Without going through the unpleasant effort of ranking races in terms of extraversion, mental stability, and attractiveness, I would rank the genetic predisposition of races to having children in the childbearing environment of the near future to be:
French
Hajnal Europeans (English, Dutch, Germans, etc)
Oceanic people, Central Asians, and Indonesians (not sure where to rank these)
Slavs, Southern Europeans, Ashk Jews, Mestizos, Mulattos, MENAs and Finns/Estonians
Sub-Saharan Africans and Subcontinentals (Asian Indians, Bengalis, Pakistanis)
Most mixed-race people
South Eastern Asians
North Eastern Asians
I ranked Hajnal’s genetic fertility above what would be expected from the three main phenotypes due to the fact that the current international mating environment most resembles that of Hajnal Europe, which likely enables their (unusually high) ferility. The French benefit from the hajnal phenotype as well as the breeder selection effect, where populations that go through demographic transitions earlier should, over time, become more genetically predisposed to having children. East Asians and Subcontinentals operated in an environment where most marriages were arranged, as such their personalities are not as well-adapted to a competitive and open mating market. Sub-Saharan Africans, despite being extraverted, do not seem to be that interested in intentionally having children; for this reason I predict them to have unexpectedly low levels of fertility in the future. Mixed race people will have unusually low levels of fertility due to two reasons: people generally have a same-race preference for mates, and that interracial daters are probably selected for phenotypes that are negatively causal for fertility.

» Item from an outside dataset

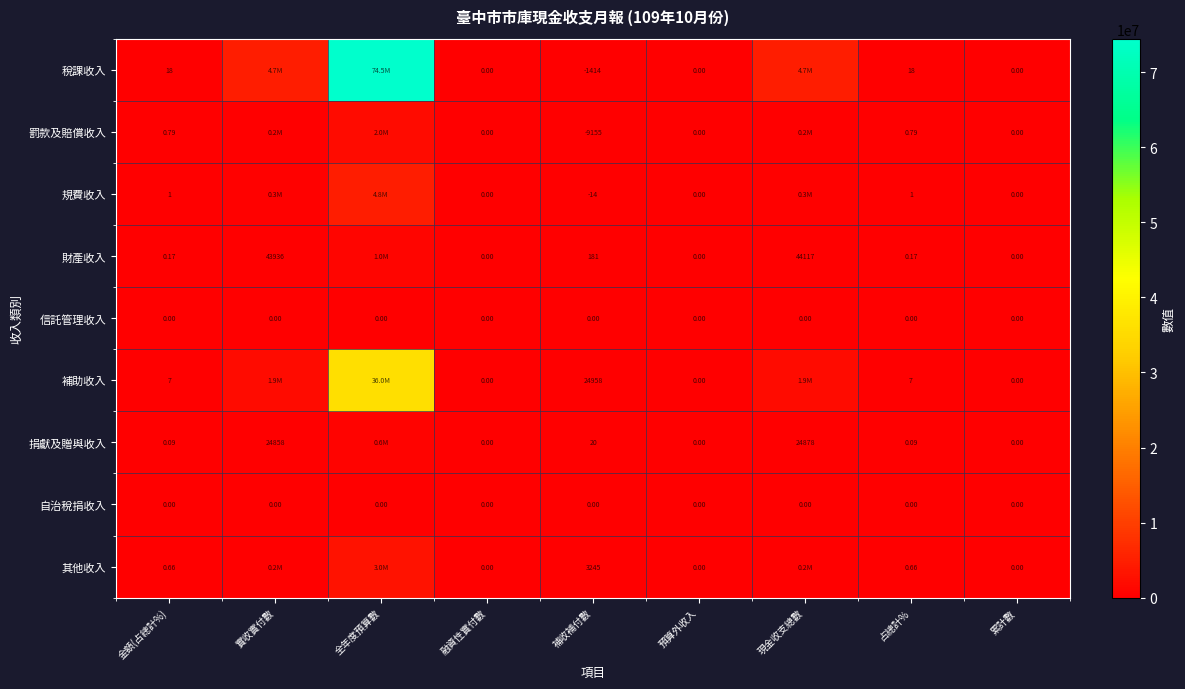

Which series has the widest spread of values?

稅課收入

Perhaps the reason Turks are so fertile is because their testicles had to become more robust and potent to handle a life of being jostled on horseback. Herodotus says that the Scythians sometimes suffered infertility because they wore pants too often and were always riding around on horseback.
Ashkenazi Jews had explosive birth rates for much of their history and still in religious circles retain high birth rates, so I'm a little surprised you rank them lower than Central Asians.